Where a line of the data below has the string "down", copy that line.
==== Exercise materials
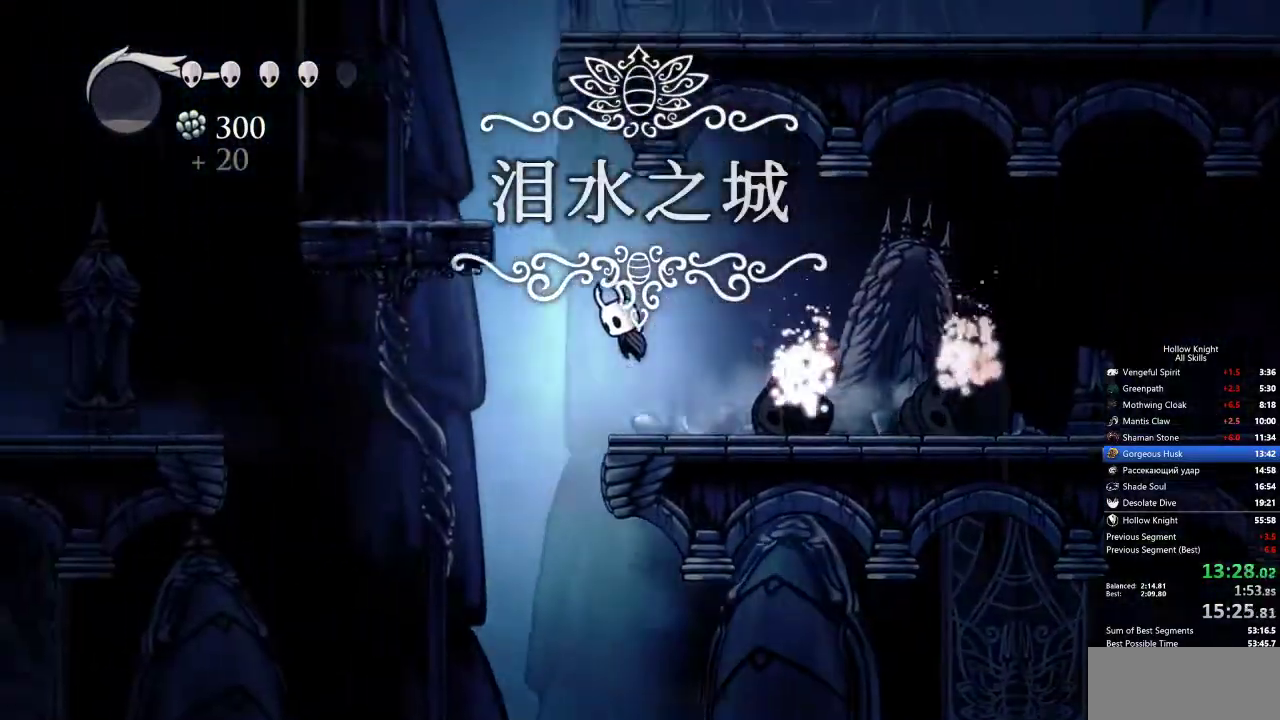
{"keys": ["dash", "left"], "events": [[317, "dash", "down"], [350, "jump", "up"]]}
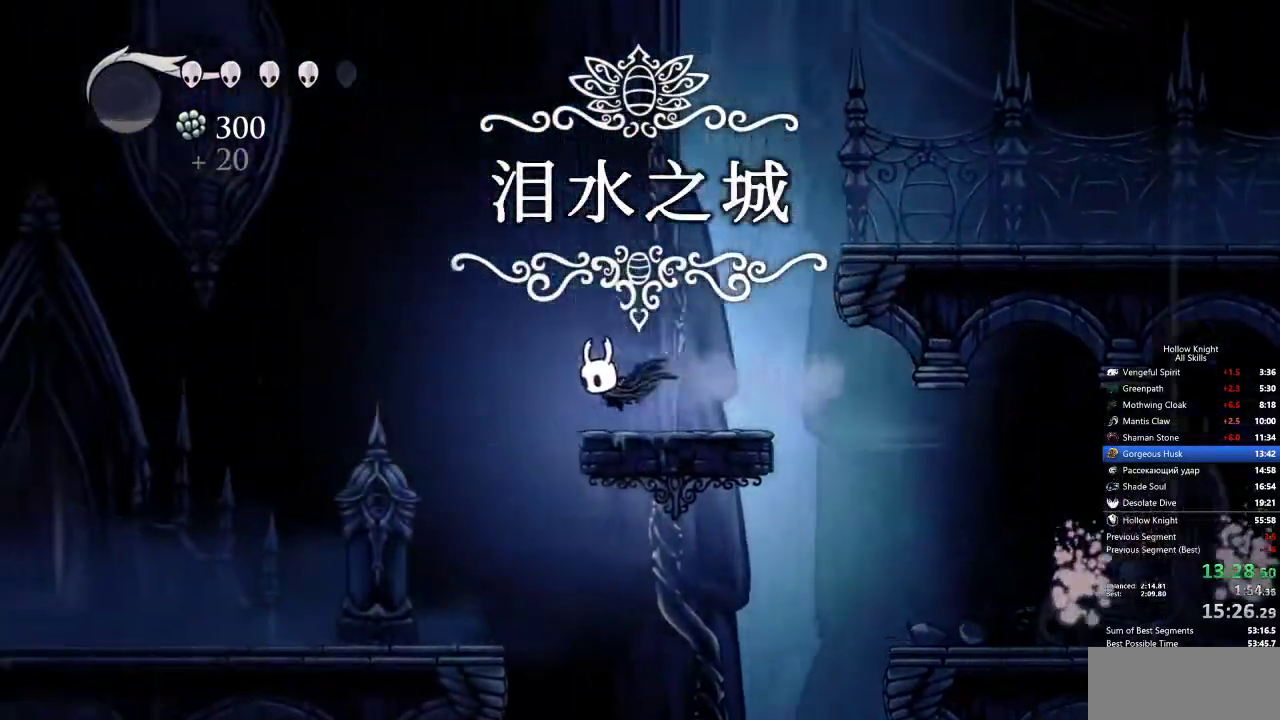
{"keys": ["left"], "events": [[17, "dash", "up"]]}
========
==== Exercise materials
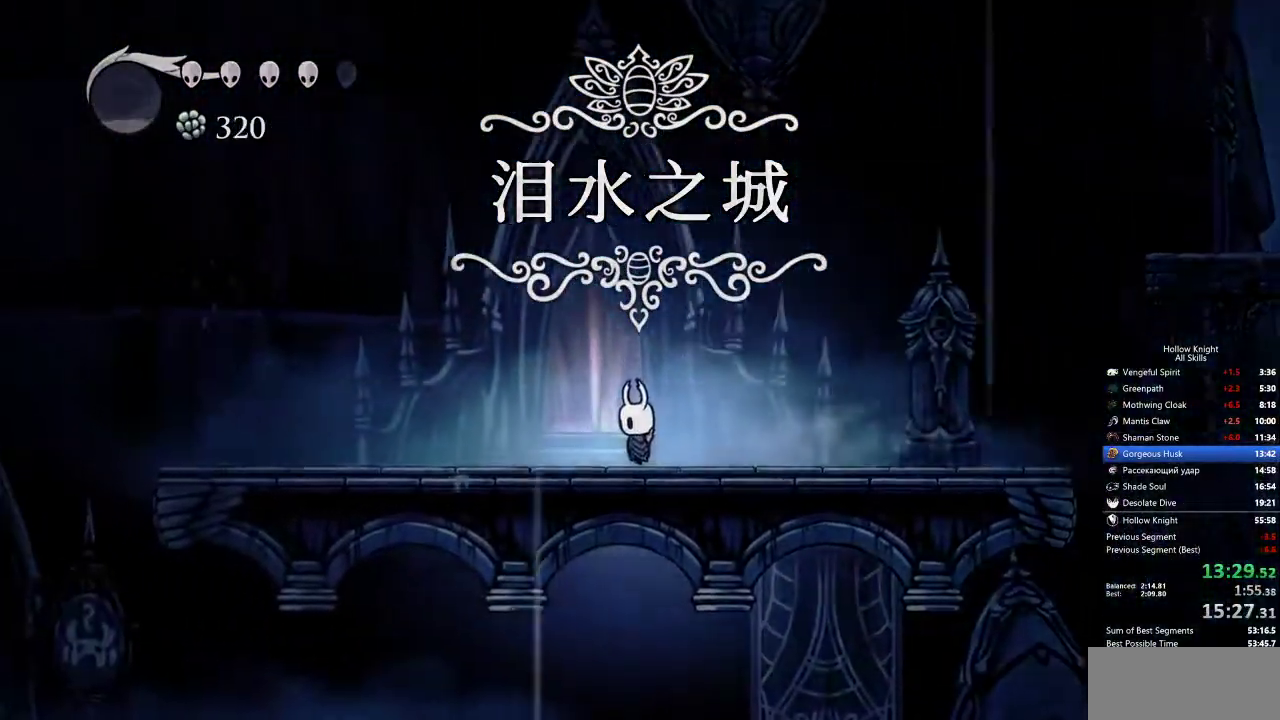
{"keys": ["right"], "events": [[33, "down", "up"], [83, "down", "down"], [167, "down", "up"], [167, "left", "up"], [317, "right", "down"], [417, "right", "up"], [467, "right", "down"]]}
========
- **Expected answer**
{"keys": ["dash", "left"], "events": [[317, "dash", "down"], [350, "jump", "up"]]}
{"keys": ["right"], "events": [[33, "down", "up"], [83, "down", "down"], [167, "down", "up"], [167, "left", "up"], [317, "right", "down"], [417, "right", "up"], [467, "right", "down"]]}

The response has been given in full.